■ Required work ■
A. Answer these questions from the forum thread:
(i) According to the reply to Zona, what is irrelevant to the USA?
(ii) What does Avatar4321 say must be shown about Maddow and MSNBC?
(iii) What does the final reply predict will happen to the case?
B. Name every forum username that appears in the forum thread.
C. Continue the forum thread, picking up after its final sentence.

■ Given text ■
###

No different than the way you want Christians and White people discriminated against and relegated to second-class citizenship status.

In a free society, some people will not like other people.


----------



## Uncensored2008 (Jul 28, 2011)

Zona said:


> And fox is not allowed to talk about its owner and the problems he has.  Say I am wrong..Its the biggest "news" story out there and they barely talk about it....



It's a non-news story, you simpering moron. The USA has plenty of news - the affairs of a British Tabloid are irrelevant. YOU want it to be a story because in your defective mind, you think that somehow this will result in silencing the opposition and revoking the 1st amendment.


----------



## Uncensored2008 (Jul 28, 2011)

Avatar4321 said:


> They are going to need to show that Maddow and MSNBC had malicious intent with their statements. It's a fairly high standards. So if anyone thinks they are going to have an easy case to prove, you are clearly mistaken.



The case will be summarily dismissed. The reason is that Maddow edited the words of Dean without alteration. In other words, she cut out preceding and following words, but the words she related were a faithful representation of the original.

###

■ Supplied material ■
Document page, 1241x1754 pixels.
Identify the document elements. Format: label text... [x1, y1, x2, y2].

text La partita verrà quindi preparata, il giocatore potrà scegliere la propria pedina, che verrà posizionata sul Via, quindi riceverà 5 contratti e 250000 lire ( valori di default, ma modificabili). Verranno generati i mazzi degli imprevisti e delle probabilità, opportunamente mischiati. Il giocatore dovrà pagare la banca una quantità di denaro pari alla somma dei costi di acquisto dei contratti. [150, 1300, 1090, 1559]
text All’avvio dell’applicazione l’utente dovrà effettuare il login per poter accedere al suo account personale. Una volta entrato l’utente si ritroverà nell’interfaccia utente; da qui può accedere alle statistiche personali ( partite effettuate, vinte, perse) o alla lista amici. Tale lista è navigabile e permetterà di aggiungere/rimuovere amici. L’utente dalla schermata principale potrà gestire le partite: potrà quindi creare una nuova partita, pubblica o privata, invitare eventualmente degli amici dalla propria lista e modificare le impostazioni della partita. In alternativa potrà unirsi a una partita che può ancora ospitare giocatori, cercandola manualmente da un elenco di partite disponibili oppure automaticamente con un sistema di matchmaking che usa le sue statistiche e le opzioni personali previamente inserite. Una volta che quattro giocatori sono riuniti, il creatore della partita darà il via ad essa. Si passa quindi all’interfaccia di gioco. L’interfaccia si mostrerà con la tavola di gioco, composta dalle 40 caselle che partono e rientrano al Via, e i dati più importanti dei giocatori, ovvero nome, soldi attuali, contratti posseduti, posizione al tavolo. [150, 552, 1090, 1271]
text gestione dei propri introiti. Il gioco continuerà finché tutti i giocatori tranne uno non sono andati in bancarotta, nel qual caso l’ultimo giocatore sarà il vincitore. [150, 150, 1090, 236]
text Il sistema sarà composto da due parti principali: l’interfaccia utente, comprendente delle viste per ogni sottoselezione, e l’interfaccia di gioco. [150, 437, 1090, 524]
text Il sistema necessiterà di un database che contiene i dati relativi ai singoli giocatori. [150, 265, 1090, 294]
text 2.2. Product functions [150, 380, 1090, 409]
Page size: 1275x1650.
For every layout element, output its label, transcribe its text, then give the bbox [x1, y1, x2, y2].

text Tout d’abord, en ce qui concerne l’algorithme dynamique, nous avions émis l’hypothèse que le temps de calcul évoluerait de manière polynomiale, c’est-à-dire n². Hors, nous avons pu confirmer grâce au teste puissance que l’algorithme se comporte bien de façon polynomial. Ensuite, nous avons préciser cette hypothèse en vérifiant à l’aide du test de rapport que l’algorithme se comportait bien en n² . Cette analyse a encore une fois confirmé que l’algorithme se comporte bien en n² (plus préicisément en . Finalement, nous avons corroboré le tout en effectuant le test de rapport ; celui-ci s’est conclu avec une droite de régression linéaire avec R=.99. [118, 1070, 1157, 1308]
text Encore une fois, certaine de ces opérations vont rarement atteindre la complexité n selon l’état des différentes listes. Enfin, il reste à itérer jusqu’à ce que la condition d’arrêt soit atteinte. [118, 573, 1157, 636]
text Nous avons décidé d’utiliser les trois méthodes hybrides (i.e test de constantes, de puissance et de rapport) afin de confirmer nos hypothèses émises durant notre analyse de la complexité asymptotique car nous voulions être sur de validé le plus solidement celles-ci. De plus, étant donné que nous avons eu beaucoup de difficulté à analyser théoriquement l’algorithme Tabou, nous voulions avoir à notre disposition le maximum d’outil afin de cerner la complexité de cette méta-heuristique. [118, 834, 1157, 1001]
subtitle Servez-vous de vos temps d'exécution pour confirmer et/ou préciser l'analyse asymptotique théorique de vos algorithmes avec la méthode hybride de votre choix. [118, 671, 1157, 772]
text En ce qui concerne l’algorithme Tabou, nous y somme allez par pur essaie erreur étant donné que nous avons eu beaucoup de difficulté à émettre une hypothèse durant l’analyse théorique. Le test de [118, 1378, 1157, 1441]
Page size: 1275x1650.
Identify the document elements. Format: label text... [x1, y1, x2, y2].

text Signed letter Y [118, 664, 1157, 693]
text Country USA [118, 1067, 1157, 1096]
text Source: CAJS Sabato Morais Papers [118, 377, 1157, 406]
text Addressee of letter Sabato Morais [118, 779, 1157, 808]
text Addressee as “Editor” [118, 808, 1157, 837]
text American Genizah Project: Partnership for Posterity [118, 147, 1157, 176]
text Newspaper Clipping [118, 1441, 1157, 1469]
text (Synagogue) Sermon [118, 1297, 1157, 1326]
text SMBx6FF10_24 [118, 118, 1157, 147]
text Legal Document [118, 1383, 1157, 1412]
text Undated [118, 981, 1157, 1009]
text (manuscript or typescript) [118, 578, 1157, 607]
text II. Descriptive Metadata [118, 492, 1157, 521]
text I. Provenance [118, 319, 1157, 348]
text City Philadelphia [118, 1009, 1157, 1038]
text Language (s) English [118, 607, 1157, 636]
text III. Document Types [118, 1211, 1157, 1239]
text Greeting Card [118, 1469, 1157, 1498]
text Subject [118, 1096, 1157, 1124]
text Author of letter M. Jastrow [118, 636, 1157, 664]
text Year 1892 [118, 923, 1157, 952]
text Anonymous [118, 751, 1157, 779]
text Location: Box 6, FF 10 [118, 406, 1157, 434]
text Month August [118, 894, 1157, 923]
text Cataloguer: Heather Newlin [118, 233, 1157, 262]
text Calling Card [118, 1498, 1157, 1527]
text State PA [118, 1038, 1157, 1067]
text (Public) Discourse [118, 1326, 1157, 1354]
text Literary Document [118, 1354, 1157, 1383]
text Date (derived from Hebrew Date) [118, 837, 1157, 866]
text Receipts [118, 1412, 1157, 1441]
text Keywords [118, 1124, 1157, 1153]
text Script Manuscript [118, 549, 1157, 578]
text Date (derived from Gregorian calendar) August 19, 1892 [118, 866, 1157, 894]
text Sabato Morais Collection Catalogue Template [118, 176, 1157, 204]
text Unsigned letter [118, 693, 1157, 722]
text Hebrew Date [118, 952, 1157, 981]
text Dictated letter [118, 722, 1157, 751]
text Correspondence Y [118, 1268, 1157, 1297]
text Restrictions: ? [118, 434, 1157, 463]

###

■ Exercise results ■
A.
(i) The affairs of a British Tabloid.
(ii) That Maddow and MSNBC had malicious intent with their statements.
(iii) It will be summarily dismissed.

B. Uncensored2008, Zona, Avatar4321

C.
Dean has no case.


----------



## Warrior102 (Jul 28, 2011)

Here Libs - now it's on one of your "credible" news sources - Rachel Maddow Sued By Christian Rocker Bradlee Dean


----------



## Uncensored2008 (Jul 28, 2011)

jillian said:


> see, this is the thing about the right... if they disagree with someone, they must be a "buffoon" or ignorant... or somehow evil. sometimes you have to acknowledge that someone can be smart and still think you're wrong.



Certainly it's possible for someone to be smart and disagree with me or others.

Leftism has a history of failure, resulting in poverty an misery repeatedly. The man who holds a blow-torch to his hand once may be forgiven, the one who does so repeatedly must be recognized as a half-wit.

The issue is Jillian, a substantial portion of the left is much like you, clearly and demonstrably slow of wit.


----------



## Sallow (Jul 28, 2011)

Warrior102 said:


> Here Libs - now it's on one of your "credible" news sources - Rachel Maddow Sued By Christian Rocker Bradlee Dean



And?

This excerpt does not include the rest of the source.